Basically, I am saving each word of my text in a TreeMap along with the number of times it appears in the text. Then I am using a comparator to sort the values. Then I am iterating through the newly created Map until I reach the last three values, which are the highest values after the sorting and print them out. I am going to use large texts, so this is not a very good way.
Here is my code:
class Text{
public static void main(String args[]) throws FileNotFoundException, IOException{
final File textFile = new File("C://FileIO//cinderella.txt");
final BufferedReader in = new BufferedReader(new FileReader(textFile));
final TreeMap<String, Integer> frequencyMap = new TreeMap<String, Integer>();
String currentLine;
while ((currentLine = in.readLine()) != null) {
currentLine = currentLine.toLowerCase();
final StringTokenizer parser = new StringTokenizer(currentLine, " \t\n\r\f.,;:!?'");
while (parser.hasMoreTokens()) {
final String currentWord = parser.nextToken();
Integer frequency = frequencyMap.get(currentWord);
if (frequency == null) {
frequency = 0;
}
frequencyMap.put(currentWord, frequency + 1);
}
}
System.out.println("This the unsorted Map: "+frequencyMap);
Map sortedMap = sortByComparator(frequencyMap);
int i = 0;
int max=sortedMap.size();
StringBuilder query= new StringBuilder();
for (Iterator it = sortedMap.entrySet().iterator(); it.hasNext();) {
Map.Entry<String,Integer> entry = (Map.Entry<String,Integer>) it.next();
i++;
if(i<=max && i>=(max-2)){
String key = entry.getKey();
//System.out.println(key);
query.append(key);
query.append("+");
}
}
System.out.println(query);
}
private static Map sortByComparator(TreeMap unsortMap) {
List list = new LinkedList(unsortMap.entrySet());
//sort list based on comparator
Collections.sort(list, new Comparator() {
public int compare(Object o1, Object o2) {
return ((Comparable) ((Map.Entry) (o1)).getValue())

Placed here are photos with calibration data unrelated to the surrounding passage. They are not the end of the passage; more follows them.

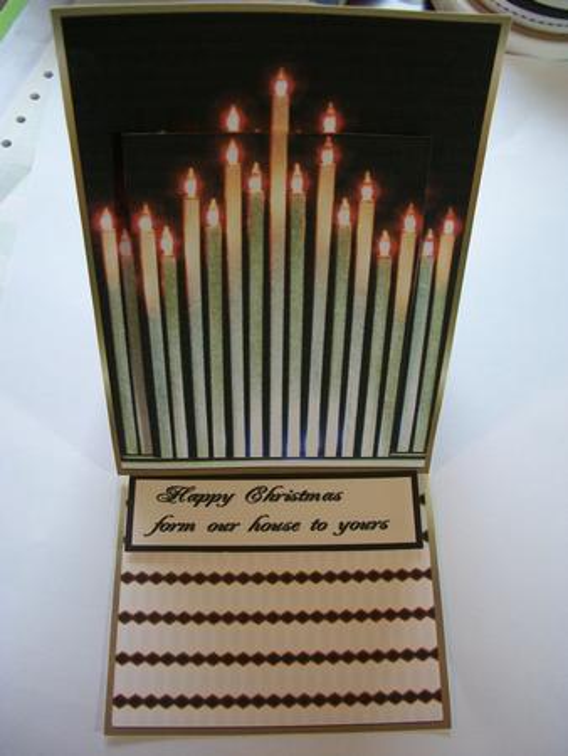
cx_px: 284
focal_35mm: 35
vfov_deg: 52.6
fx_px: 765
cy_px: 378
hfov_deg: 40.7
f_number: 3.1
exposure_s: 1/40
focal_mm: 6.3
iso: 160
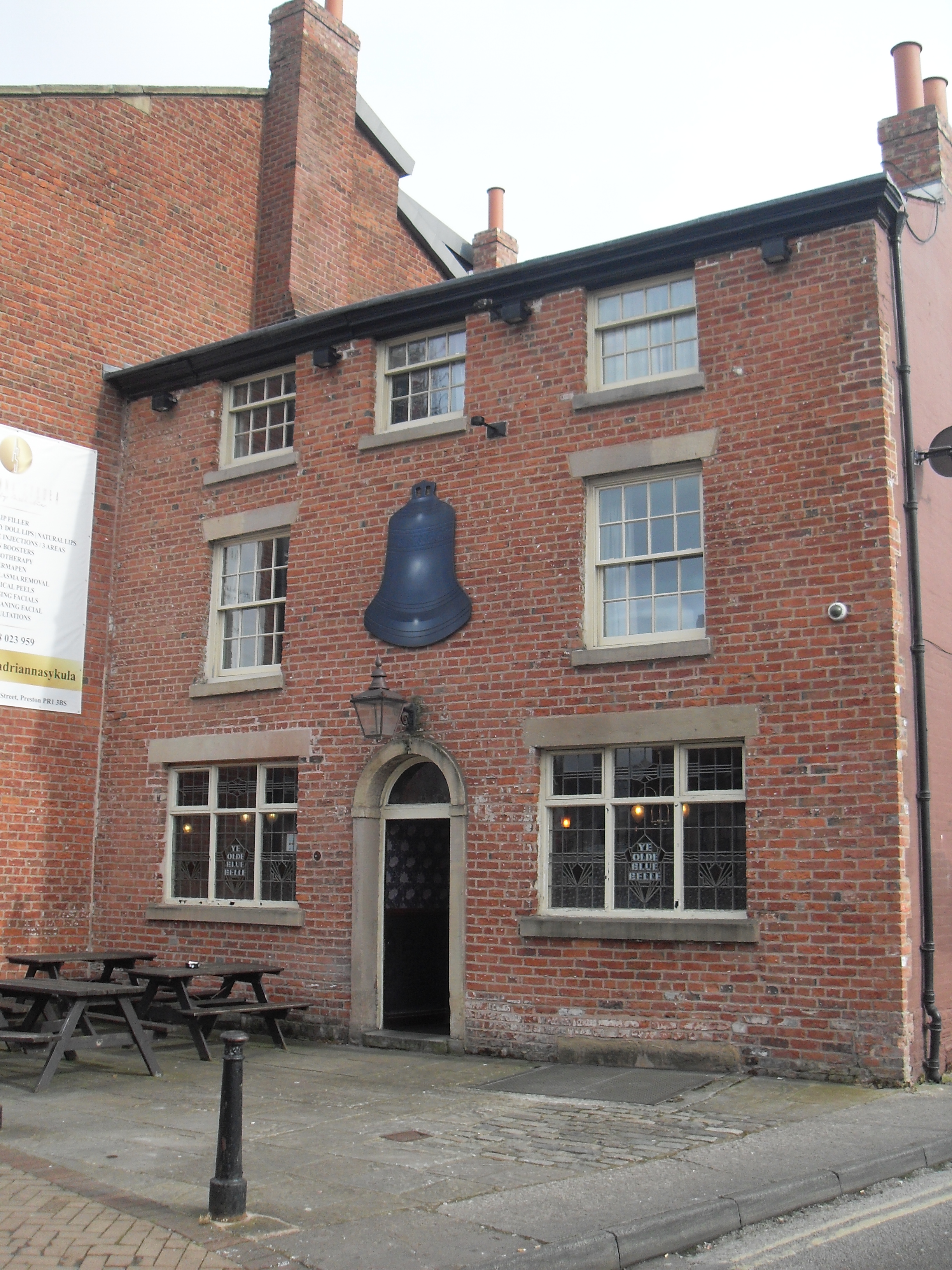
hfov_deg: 38.7
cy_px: 635
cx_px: 476
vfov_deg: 50.1
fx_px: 1357
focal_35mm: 37
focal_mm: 6.3
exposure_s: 1/60
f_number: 8.9
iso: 80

.compareTo(((Map.Entry) (o2)).getValue());
}
});
//put sorted list into map again
Map sortedMap = new LinkedHashMap();
for (Iterator it = list.iterator(); it.hasNext();) {
Map.Entry entry = (Map.Entry)it.next();
sortedMap.put(entry.getKey(), entry.getValue());
}
return sortedMap;
}
}
I would count the frequencies with a hash map, and then loop over them all, selecting the top 3. You minimize comparisons this way, and never have to sort. Use the Selection Algorithm
-edit, the wikipedia page details many different implementations of the selection algorithm. To be specific, just use a bounded priority queue, and set the size to 3. Dont get fancy and implement the queue as a heap or anything. just use an array.